● **Stored data entries**
Content starts

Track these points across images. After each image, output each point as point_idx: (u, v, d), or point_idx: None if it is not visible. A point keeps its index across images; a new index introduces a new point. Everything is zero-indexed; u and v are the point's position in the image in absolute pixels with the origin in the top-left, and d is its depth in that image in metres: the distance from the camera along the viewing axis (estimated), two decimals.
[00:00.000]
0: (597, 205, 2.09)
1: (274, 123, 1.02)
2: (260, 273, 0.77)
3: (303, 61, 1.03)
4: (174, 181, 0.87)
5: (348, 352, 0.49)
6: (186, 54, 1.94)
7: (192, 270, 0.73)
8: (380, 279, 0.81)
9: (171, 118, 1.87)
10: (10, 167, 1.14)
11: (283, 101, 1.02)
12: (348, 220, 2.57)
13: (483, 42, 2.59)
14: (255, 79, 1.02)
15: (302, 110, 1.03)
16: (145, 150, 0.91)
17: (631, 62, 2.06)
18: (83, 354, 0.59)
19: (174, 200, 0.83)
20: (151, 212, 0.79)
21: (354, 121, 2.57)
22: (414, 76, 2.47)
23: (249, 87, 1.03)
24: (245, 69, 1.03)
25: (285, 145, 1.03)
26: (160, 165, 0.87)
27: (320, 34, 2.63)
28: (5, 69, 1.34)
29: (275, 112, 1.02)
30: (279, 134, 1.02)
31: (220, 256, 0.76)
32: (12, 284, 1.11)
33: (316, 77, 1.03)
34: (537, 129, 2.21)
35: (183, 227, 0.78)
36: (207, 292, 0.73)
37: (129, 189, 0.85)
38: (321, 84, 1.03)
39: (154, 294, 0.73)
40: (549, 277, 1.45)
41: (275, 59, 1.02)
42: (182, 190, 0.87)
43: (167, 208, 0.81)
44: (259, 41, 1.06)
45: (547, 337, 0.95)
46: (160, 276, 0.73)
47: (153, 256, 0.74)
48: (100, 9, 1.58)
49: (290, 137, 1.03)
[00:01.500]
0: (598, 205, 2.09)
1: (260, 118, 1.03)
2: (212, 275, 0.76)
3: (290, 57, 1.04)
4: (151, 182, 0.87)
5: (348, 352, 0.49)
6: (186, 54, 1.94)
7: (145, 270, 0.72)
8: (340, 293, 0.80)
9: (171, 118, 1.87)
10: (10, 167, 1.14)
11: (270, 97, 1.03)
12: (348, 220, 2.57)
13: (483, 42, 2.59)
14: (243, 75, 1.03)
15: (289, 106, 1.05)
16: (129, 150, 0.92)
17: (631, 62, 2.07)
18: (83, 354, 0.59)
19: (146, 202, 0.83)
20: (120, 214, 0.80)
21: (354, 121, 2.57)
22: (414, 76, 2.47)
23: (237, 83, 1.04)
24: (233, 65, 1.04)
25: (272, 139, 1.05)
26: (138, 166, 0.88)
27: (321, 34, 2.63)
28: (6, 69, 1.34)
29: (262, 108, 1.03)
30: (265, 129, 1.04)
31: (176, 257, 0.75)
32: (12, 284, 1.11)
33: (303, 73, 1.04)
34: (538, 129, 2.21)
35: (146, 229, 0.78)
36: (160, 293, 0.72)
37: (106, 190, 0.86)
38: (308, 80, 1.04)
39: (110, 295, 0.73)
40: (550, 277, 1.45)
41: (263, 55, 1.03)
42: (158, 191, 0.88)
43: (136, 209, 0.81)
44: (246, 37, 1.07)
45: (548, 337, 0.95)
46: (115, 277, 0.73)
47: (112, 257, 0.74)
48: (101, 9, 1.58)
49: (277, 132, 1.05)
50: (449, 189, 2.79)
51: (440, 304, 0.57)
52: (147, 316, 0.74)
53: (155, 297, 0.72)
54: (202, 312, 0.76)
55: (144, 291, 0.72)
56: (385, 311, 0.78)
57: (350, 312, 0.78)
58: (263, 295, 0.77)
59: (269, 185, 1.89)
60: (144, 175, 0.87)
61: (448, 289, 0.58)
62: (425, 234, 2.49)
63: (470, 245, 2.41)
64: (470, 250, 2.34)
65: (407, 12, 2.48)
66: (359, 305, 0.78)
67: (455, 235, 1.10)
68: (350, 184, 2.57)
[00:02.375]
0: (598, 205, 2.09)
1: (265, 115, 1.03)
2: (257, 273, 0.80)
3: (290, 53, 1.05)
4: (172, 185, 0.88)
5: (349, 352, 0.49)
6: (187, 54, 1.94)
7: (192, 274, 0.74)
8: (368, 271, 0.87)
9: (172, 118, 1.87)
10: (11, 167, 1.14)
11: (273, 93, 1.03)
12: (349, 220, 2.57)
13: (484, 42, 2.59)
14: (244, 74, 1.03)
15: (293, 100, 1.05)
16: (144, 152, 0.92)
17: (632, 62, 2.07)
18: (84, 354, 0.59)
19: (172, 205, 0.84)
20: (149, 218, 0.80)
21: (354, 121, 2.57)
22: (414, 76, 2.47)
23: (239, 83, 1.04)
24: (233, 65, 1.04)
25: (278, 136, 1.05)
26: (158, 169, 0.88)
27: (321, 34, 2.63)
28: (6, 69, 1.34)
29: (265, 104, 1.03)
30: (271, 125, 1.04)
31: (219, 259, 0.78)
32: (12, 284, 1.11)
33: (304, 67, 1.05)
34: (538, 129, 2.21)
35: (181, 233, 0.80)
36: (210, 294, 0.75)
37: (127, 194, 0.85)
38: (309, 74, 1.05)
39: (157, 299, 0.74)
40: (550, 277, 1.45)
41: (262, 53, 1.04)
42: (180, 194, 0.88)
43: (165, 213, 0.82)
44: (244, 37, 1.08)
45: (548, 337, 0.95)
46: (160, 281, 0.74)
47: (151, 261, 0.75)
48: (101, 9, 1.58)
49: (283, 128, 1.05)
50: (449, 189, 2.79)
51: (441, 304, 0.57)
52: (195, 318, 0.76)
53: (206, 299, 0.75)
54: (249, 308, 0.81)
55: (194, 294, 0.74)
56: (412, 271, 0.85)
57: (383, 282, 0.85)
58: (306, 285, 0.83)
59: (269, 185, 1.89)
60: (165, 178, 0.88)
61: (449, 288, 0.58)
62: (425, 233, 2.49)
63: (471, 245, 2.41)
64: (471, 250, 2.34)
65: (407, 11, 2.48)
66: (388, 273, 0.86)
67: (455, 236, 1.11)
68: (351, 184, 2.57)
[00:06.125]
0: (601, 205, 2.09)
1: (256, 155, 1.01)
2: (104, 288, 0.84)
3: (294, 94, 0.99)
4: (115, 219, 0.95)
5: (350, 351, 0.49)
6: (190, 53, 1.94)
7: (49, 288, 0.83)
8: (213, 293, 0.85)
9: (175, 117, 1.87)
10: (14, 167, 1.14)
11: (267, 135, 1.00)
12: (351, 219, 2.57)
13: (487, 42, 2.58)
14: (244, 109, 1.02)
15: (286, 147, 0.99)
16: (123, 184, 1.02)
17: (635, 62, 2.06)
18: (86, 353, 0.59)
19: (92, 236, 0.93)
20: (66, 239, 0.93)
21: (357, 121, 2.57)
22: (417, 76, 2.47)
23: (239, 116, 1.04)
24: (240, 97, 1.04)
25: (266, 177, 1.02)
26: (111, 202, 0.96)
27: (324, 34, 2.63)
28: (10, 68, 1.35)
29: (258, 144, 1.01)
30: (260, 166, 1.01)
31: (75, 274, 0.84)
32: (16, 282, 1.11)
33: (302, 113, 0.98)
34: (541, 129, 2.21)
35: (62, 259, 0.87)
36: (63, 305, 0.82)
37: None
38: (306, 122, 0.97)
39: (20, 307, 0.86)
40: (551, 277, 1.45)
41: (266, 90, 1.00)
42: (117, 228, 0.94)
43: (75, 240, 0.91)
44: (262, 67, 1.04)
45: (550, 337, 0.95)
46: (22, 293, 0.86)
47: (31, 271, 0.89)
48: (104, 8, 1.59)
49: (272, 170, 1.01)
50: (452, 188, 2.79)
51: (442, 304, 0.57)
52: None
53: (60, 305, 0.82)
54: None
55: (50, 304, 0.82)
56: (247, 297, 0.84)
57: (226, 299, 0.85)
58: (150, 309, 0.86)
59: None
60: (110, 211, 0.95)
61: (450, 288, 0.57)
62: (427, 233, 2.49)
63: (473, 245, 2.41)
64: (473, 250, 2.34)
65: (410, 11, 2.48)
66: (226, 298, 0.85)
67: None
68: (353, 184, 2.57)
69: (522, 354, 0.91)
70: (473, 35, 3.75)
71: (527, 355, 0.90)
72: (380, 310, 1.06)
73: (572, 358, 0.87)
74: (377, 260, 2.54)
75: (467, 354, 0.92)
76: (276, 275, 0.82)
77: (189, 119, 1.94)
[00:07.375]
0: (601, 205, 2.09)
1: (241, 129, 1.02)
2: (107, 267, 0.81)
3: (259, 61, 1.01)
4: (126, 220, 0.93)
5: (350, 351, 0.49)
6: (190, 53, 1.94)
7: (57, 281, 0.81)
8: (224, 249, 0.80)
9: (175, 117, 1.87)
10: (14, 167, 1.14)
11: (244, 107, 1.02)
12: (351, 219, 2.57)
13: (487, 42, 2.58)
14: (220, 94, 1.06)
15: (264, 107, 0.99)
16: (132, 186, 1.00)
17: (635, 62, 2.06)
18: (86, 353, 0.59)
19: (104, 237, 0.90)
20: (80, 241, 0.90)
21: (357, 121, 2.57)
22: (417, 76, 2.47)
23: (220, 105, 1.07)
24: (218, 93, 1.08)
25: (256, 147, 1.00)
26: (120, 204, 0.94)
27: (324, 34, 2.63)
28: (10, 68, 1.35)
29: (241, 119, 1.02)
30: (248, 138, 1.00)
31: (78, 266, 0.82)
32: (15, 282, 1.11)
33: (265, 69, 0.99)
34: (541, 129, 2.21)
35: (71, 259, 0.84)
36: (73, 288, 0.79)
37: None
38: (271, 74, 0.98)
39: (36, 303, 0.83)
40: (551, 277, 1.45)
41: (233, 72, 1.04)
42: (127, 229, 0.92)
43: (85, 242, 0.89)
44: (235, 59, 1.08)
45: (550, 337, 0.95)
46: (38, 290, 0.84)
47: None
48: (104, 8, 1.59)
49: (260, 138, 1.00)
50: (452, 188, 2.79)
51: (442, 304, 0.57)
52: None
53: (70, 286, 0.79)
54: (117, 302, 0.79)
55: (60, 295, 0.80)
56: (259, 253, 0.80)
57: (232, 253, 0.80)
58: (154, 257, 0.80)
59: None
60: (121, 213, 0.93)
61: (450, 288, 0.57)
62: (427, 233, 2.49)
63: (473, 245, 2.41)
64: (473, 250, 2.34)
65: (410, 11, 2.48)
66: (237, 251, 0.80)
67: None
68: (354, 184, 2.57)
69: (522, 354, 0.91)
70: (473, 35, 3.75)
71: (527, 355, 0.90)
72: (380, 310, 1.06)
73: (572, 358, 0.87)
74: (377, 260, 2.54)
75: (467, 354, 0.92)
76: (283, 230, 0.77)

Content ends

● **PROBLEM DESCRIPTION**
Using the entries above, repeat only the lines from the one containing "35: (183, 227, 0.78)" through the one containing "49: (290, 137, 1.03)", end lines included.

● **ANSWER BOX**
35: (183, 227, 0.78)
36: (207, 292, 0.73)
37: (129, 189, 0.85)
38: (321, 84, 1.03)
39: (154, 294, 0.73)
40: (549, 277, 1.45)
41: (275, 59, 1.02)
42: (182, 190, 0.87)
43: (167, 208, 0.81)
44: (259, 41, 1.06)
45: (547, 337, 0.95)
46: (160, 276, 0.73)
47: (153, 256, 0.74)
48: (100, 9, 1.58)
49: (290, 137, 1.03)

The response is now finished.